## ÜBUNGSAUFGABEN:
a) Gib den Teil der Filmkritik zu „Der Tollwütige“ zwischen „Leider, und das“ und „hinterm Ofen hervor!“ einschließlich wörtlich wieder.
b) Setze die Filmkritik zu „Der Tollwütige“ im Anschluss an ihren letzten Satz fort.

## TEXT:
· · · · ·
Review

Okay, okay: die gute Nachricht zuerst: „Der Tollwütige“ beinhaltet nichts, was NICHT in einen Italo-Kriminalreißer gehört! Er hat keine interessante oder auch nur relevante Story, keinen nachvollziehbaren Spannungsbogen, keinen einzigen intelligenten Dialog, keine Schnitt- oder Kameraqualitäten, keine differenzierte Charakterentwicklung (oder gar psychologischen Tiefgang!), keine Schauspielerriege, die auch nur irgendwas bietet, keinerlei künstlerisches Niveau... so weit, so typisch, so hinnehmbar.


Leider, und das ist das Problem, hat dieser Film aber auch nichts zu bieten, WAS einen Italo-Krimireißer ausmacht! Er entfaltet keinerlei Atmosphäre, ist nur bedingt irgendwie stylish, kein Stück rasant oder fesselnd, die Figuren sind uninteressant und austauschbar und die paar Möchtegern-Exploitation-Gewalttaten locken natürlich auch niemanden hinterm Ofen hervor!
· · · · ·
## VORLIEGENDE DATEN:
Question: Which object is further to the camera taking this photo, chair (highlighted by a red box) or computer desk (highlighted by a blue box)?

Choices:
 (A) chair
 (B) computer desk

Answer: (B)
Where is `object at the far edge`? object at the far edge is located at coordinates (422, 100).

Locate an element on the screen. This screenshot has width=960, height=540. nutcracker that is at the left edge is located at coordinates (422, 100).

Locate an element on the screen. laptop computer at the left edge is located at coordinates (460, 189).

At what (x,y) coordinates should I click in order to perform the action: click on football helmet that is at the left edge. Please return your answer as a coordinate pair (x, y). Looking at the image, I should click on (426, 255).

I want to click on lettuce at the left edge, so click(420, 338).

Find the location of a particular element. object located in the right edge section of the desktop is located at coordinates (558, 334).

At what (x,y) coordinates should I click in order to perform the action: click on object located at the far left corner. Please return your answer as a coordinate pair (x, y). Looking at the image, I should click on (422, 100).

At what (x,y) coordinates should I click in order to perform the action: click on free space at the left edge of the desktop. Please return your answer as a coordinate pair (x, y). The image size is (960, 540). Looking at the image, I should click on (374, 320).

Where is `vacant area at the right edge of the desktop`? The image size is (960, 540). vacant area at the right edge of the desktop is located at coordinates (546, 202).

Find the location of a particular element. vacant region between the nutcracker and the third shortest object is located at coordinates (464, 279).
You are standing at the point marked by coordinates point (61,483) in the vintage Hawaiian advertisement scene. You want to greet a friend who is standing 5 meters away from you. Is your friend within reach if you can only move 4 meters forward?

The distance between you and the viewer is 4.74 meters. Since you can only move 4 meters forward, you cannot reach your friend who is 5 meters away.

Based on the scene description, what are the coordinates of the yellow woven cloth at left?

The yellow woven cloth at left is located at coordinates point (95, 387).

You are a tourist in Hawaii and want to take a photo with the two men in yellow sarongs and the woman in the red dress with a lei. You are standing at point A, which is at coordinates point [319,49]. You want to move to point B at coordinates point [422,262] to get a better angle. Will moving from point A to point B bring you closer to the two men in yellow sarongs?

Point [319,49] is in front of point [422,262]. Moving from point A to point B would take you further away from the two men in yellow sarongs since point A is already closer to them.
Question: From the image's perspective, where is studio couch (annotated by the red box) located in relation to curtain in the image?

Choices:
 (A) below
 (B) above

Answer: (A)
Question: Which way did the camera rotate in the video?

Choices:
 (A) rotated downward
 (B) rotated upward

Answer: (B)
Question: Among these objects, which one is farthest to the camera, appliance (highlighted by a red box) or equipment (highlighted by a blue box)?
· · · · ·
## ANTWORTEN JE AUFGABE:
a)
Leider, und das ist das Problem, hat dieser Film aber auch nichts zu bieten, WAS einen Italo-Krimireißer ausmacht! Er entfaltet keinerlei Atmosphäre, ist nur bedingt irgendwie stylish, kein Stück rasant oder fesselnd, die Figuren sind uninteressant und austauschbar und die paar Möchtegern-Exploitation-Gewalttaten locken natürlich auch niemanden hinterm Ofen hervor!

b)
Das ist eigentlich das Hauptproblem von „Der Tollwütige“: Gewaltvoyeurismus und einen Hauch „Torture Porn“ musste man auch hier ja irgendwie erwarten, und wenn diese Sachen handwerklich gut gemacht sind, sind sie zwar immer noch ziemlich fragwürdig (siehe „Don’t torture a duckling“), aber irgendwie spannend und psychologisch sehr interessant. Diese Gewaltfeatures werden aber natürlich doppelt und dreifach unnötig, wenn sie so dilettantisch und uninspiriert inszeniert sind wie bei diesem Knaller hier! Als Zuschauer weiß man da gar nicht mehr, ob man aufgrund dieser ganzen Stümperei lachen oder weinen soll... „schockiert“ oder gar „verstört“ ist man höchstens darüber, dass ein offensichtlich nicht besonders heller Regisseur so ungeniert geil auf Gewalt sein kann, sicherlich aber nicht aufgrund der dargestellten Quälereien!

Also, ich rate dringend ab! Dieser Film ist ein lächerlicher und langweiliger Misthaufen, der ein paar Gnadenpünktchen erhält für seine Bahnhofskino-Tauglichkeit, den einäugigen König unter den Totalblinden (Helmut Berger) und die Tatsache, dass ich leider noch schlechtere Filme kenne! Ich entschuldige mich an dieser Stelle aufrichtig beim Kollegen yokai_schmokai, dem ich diesen Schrott aufnötigte und ihm somit hundert Minuten seines ohnehin zu kurzen Lebens stahl! Es tut mir leid! Und auch jede dieser geschriebenen Zeilen ist eigentlich eine zuviel!